Fête de la laïcité du 25 juin 2022
Discours introductif de Daniel Benichou, Président de l’association « Le Chevalier de la Barre ».
Le Chevalier de la Barre fut célébré, pour la première fois, lors de la grande Révolution, à l’occasion d’une Fête de la Raison et de la Vérité qui eut lieu à Abbeville, lieu du « blasphème », le 10 décembre 1793.
Raison et Vérité. Ces deux idéaux politiques des Lumières. Et c’est cet héritage, celui de la raison comme guide de la vie de la Cité et celui de la vérité due au peuple souverain par ses dirigeants élus, qui mène à la liberté. D’autant que cette vérité s’est émancipée des croyances religieuses, ces « vérités » imposées, qui brûlaient ceux qui disaient que la Terre tournait autour du Soleil ou que l’Homme était un proche cousin du singe…
C’est donc sous la protection de la liberté politique que, depuis, nous avons vécu en Républicains, essayant sans cesse de nous déterminer par la raison et de rester au plus près de la vérité.
Mais depuis quelques décennies, des évolutions majeures se sont produites, qui ébranlent nos libertés, même dans un vieux pays démocratique comme la France. Et cet ébranlement prend des formes contradictoires, dans une sorte de tenaille.
D’une part, les réseaux sociaux ont permis l’émergence d’un complotisme généralisé, de vérité alternatives, qui viennent contredire le réel, l’habiller d’oripeaux effroyables, antisémitisme, antimaçonnisme, intégrisme religieux, pour « expliquer le monde ».
D’autre part le triomphe de l’individualisme comme aspiration ultime des êtres humains, a peu à peu donné la priorité aux exigences de chacun, qui ne peuvent plus trouver la moindre limite. Chaque désir doit être immédiatement transformé en un droit. Et s’opposer à ce droit c’est être un dictateur !

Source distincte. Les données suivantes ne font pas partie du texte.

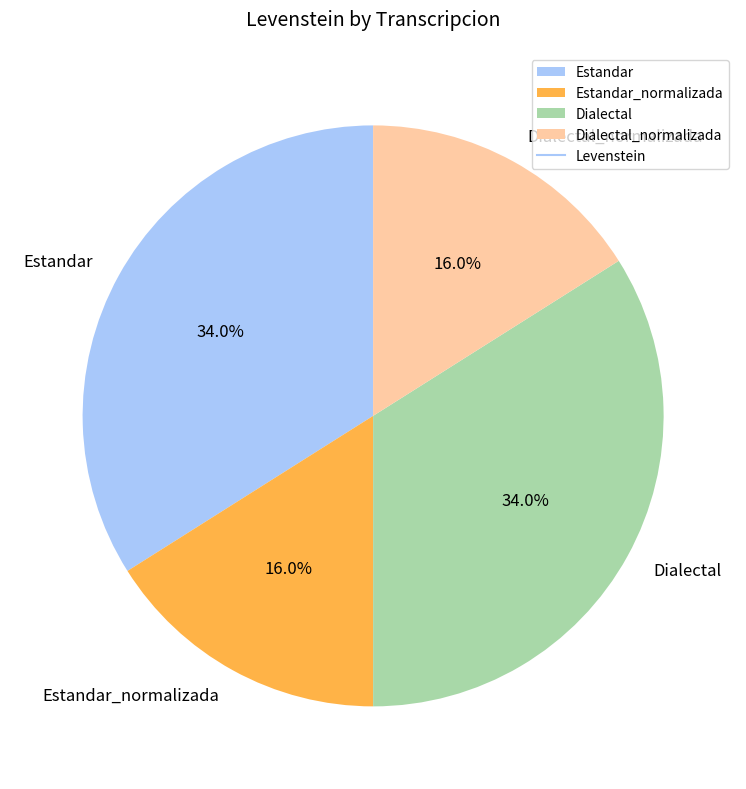

To the nearest percent, what percentage of the pie is Dialectal_normalizada?

16%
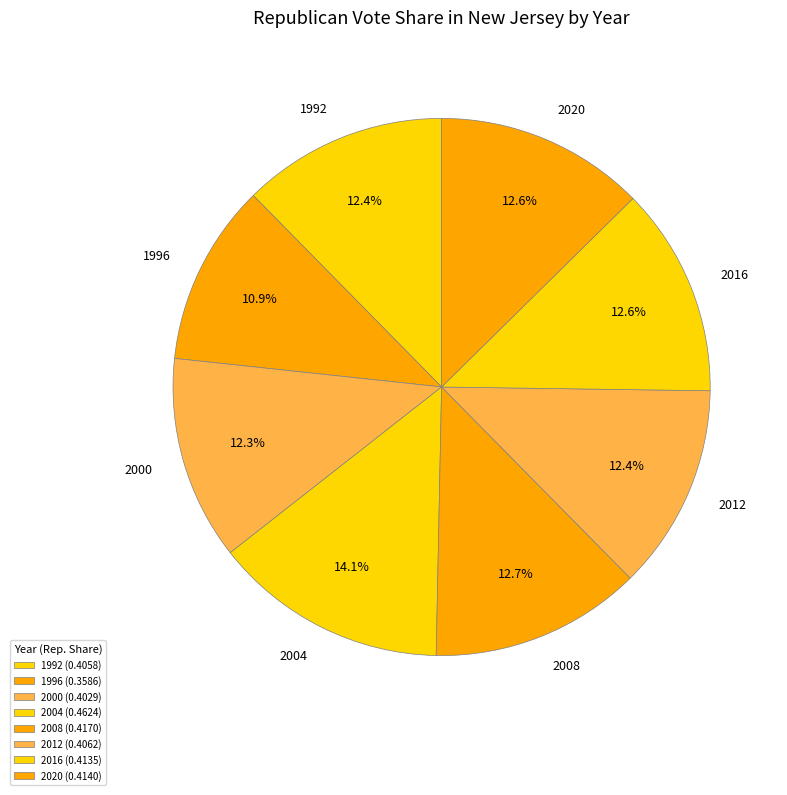

Is 2000 the majority of the pie?

No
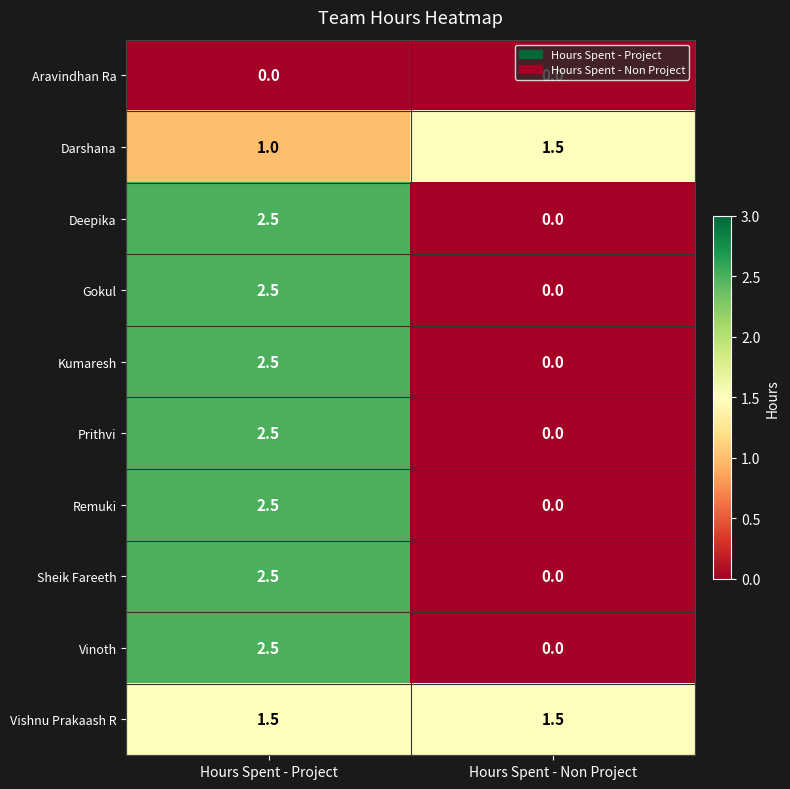

The Remuki series shows 0.0 at Hours Spent - Non Project. True or false?

True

Et bien sûr, les deux branches de cette tenaille agissent de concert. Les complotistes, les intégristes, ont tôt fait de s’emparer de ce droit de vouloir n’importe quoi pour en faire le cheval de Troie de leurs tactiques contre la raison et la vérité, contre la liberté.
Cette évolution est visible chaque jour. Prenons le cas de l’offensive du burqini dans les piscines publiques : on travestit sous le « droit des femmes à porter le vêtement de leur choix », (droit qui serait issu sans doute de leur désir soudain de ne plus bronzer !), la pression religieuse sur le corps des femmes et en particulier des femmes musulmanes, qui doivent être soumises, dérobées au regard des hommes et devenir ainsi l’étendard de la domination islamiste sur les hommes et les femmes de culture ou de religion musulmane, et aussi sur l’espace public.
Or notre République, parce qu’elle est bâtie sur l’idéal du citoyen souverain et donc libre, exige l’émancipation de tous. Elle défend d’abord les droits collectifs. Parce que ce sont ces droits à l’égalité, à la solidarité, à la liberté de conscience, à la liberté d’expression, qui font avancer ensemble tous les citoyens et qui leur permettent d’atteindre collectivement la liberté, dont chacun profite.
C’est pourquoi, plus que les pays d’Europe du Nord, plus que les pays anglo-saxons, dont la culture communautariste et religieuse fournit aux individus les repères collectifs dont ils ont besoin comme tout être humain, et qui donc peuvent se livrer aux fantasmes de la toute-puissance du désir face à la loi, la France subit de plein fouet ces évolutions, n’ayant à leur opposer que sa volonté d’émancipation des Hommes devenus ainsi des citoyens, tout le reste étant de l’ordre du privé.
Et si, du fait de l’effondrement des aspirations à la Raison et à la Vérité sous la pression du complotisme, de l’affect et de l’individualisme, l’émancipation collective des Français, cette forme la plus élevée d’accès à la liberté, disparaît, c’est toute notre histoire de progrès humain qui disparaîtra avec elle.
Défendons la loi démocratique ; défendons la solidarité, défendons l’égalité, contre la boursouflure des egos, contre le retour des superstitions, contre le complotisme, contre les fake news.
C’est comme cela que nous illustrerons notre devise républicaine, liberté, égalité, fraternité, et son principal vecteur, la laïcité.
Oui, nos ancêtres révolutionnaires avaient bien raison de rappeler le martyre du Chevalier de La Barre. Oui ils avaient bien raison de placer cette première commémoration sous la double égide de la Raison et de la Vérité.
Parce que sans la Raison, sans la recherche de la Vérité, les monstres qui se cachent au cœur des Hommes abandonnés se réveilleront et c’est leur propre liberté qu’ils sacrifieront comme l’Église sacrifia Le Chevalier.